*** Block opens ***
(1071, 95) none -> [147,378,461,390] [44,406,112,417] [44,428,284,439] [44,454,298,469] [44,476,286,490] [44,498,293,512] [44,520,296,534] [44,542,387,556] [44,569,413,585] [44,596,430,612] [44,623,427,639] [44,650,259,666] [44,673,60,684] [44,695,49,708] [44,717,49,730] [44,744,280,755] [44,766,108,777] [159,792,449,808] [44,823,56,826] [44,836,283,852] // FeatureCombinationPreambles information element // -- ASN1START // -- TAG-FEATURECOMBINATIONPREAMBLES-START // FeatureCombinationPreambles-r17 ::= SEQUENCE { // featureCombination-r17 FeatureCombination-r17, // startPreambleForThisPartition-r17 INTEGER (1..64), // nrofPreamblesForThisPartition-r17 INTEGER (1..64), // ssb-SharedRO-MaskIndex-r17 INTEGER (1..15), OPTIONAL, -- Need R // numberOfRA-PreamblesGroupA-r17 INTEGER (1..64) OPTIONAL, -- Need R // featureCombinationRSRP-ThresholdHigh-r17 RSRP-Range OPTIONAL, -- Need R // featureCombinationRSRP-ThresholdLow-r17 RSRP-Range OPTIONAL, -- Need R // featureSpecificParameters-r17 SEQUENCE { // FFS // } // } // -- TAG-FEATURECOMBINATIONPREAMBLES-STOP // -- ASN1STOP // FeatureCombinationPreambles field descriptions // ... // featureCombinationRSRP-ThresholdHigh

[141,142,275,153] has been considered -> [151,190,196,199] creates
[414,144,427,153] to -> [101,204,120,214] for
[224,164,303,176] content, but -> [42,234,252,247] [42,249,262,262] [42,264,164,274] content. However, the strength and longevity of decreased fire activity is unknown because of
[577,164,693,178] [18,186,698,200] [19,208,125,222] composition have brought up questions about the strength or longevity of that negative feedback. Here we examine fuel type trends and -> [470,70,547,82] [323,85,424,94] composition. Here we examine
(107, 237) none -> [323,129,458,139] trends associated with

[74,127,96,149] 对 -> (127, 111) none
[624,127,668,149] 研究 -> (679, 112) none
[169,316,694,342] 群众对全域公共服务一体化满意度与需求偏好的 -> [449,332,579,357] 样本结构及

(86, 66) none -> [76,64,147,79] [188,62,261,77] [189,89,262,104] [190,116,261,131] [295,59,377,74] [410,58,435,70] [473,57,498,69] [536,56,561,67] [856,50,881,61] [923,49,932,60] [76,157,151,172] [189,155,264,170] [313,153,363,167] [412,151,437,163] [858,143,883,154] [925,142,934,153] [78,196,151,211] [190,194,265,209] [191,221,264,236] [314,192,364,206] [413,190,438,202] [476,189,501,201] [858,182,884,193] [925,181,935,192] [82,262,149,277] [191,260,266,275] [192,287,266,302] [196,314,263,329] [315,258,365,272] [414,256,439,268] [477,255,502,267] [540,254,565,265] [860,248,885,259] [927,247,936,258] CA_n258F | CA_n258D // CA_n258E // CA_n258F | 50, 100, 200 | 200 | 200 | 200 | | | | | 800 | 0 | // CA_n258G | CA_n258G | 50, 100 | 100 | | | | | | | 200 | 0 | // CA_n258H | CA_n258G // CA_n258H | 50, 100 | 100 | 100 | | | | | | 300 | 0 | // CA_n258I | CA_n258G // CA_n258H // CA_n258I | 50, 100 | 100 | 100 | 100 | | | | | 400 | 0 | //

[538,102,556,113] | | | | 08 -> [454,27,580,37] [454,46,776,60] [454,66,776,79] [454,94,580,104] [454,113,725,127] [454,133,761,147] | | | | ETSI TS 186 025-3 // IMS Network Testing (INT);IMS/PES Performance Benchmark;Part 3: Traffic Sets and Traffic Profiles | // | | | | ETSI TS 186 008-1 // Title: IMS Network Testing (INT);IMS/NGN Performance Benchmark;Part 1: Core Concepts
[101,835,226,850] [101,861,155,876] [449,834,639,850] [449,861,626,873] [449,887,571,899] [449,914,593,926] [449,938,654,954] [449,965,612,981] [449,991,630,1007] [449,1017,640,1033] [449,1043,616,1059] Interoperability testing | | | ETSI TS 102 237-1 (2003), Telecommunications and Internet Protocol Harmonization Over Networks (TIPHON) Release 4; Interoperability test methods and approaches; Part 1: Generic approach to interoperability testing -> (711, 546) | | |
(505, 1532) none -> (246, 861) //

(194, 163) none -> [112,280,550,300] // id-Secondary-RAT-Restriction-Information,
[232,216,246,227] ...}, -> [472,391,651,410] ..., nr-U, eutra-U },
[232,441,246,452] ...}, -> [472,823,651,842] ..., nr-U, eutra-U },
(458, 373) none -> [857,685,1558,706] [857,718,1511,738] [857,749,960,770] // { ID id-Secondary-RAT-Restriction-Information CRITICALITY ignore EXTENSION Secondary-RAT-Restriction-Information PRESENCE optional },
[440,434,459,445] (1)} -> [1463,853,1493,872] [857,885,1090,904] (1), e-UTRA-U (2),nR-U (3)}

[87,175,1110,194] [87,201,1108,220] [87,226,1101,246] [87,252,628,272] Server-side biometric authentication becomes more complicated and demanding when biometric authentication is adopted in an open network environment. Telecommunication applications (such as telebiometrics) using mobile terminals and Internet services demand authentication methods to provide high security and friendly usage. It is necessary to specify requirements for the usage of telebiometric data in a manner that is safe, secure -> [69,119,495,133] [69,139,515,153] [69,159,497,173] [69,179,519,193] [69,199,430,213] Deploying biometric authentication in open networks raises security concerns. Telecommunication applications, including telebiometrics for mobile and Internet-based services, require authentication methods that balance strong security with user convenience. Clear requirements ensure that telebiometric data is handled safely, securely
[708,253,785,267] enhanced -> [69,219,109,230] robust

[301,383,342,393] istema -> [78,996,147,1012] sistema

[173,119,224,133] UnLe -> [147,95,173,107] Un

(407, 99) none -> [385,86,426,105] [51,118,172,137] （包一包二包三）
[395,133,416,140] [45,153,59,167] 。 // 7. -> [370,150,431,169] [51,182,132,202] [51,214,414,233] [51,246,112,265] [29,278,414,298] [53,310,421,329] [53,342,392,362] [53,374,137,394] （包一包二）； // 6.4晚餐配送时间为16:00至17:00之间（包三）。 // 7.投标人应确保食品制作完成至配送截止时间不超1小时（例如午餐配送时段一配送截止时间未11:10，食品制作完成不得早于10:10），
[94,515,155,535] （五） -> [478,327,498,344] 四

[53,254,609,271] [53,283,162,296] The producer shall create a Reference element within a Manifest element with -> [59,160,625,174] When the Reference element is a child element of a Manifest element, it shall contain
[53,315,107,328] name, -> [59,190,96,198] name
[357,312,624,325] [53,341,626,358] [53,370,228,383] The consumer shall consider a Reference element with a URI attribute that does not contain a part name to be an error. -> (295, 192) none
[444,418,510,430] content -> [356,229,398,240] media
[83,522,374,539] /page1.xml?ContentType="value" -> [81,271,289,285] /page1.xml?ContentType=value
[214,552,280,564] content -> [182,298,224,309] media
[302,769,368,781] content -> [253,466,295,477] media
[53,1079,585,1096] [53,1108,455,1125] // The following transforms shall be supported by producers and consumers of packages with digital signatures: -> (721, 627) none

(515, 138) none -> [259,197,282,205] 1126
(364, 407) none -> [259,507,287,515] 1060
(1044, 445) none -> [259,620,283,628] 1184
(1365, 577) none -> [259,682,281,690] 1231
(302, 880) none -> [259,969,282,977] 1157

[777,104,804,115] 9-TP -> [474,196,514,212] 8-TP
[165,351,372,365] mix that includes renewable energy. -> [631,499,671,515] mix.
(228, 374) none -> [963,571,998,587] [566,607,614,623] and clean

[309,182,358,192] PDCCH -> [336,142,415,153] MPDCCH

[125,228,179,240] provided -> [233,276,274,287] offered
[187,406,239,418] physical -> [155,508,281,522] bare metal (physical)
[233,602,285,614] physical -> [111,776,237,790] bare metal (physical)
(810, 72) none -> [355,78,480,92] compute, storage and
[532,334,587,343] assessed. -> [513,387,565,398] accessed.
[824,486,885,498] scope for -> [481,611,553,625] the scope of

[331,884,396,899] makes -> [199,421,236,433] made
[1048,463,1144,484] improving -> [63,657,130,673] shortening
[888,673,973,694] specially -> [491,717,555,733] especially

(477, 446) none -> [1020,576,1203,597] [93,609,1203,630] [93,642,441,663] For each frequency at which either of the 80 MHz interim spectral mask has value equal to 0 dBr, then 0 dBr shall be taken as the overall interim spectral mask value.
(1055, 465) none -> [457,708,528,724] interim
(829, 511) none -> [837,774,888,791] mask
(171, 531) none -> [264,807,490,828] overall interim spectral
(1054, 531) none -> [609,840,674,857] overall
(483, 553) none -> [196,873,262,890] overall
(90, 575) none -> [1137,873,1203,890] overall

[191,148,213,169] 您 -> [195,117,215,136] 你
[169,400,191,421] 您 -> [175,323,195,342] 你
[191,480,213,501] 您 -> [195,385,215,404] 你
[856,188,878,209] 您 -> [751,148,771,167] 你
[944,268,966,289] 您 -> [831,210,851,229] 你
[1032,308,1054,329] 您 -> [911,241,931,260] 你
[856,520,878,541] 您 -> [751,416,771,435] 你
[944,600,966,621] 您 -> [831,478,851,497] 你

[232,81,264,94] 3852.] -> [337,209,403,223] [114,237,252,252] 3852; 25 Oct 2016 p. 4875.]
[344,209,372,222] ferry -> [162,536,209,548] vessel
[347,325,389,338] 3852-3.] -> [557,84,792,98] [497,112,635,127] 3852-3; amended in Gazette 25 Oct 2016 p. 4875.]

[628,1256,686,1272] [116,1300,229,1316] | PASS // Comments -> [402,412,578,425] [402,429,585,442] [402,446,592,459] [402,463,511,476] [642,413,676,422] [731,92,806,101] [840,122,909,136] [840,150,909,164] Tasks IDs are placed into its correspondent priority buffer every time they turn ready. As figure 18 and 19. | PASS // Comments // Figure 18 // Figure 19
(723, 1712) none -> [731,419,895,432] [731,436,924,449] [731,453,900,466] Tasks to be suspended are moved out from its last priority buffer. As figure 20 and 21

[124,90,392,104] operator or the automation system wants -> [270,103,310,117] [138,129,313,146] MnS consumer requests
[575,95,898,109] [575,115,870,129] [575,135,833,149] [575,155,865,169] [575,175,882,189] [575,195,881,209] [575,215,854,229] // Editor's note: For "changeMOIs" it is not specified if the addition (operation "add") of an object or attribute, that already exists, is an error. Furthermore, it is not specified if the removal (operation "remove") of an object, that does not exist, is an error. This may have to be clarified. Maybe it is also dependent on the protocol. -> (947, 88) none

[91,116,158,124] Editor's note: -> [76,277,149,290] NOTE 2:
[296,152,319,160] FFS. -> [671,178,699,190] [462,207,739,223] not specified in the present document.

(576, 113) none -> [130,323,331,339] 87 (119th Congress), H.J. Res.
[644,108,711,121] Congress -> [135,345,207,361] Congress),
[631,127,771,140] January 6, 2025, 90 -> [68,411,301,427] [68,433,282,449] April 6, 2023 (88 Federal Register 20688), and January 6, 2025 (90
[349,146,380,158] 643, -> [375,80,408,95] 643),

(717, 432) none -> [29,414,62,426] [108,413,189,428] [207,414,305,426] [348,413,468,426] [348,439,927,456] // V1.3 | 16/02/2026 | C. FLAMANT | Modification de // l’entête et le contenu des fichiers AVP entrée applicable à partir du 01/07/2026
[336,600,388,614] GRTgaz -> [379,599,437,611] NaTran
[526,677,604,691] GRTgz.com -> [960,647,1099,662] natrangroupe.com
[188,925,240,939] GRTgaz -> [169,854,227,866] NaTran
*** Block closes ***
Could you reproduce exactly the lines of the entries above, from the one with "(364, 407) none -> [259,507,287,515] 1060" through the one with "[165,351,372,365] mix that", and nothing else?

(364, 407) none -> [259,507,287,515] 1060
(1044, 445) none -> [259,620,283,628] 1184
(1365, 577) none -> [259,682,281,690] 1231
(302, 880) none -> [259,969,282,977] 1157

[777,104,804,115] 9-TP -> [474,196,514,212] 8-TP
[165,351,372,365] mix that includes renewable energy. -> [631,499,671,515] mix.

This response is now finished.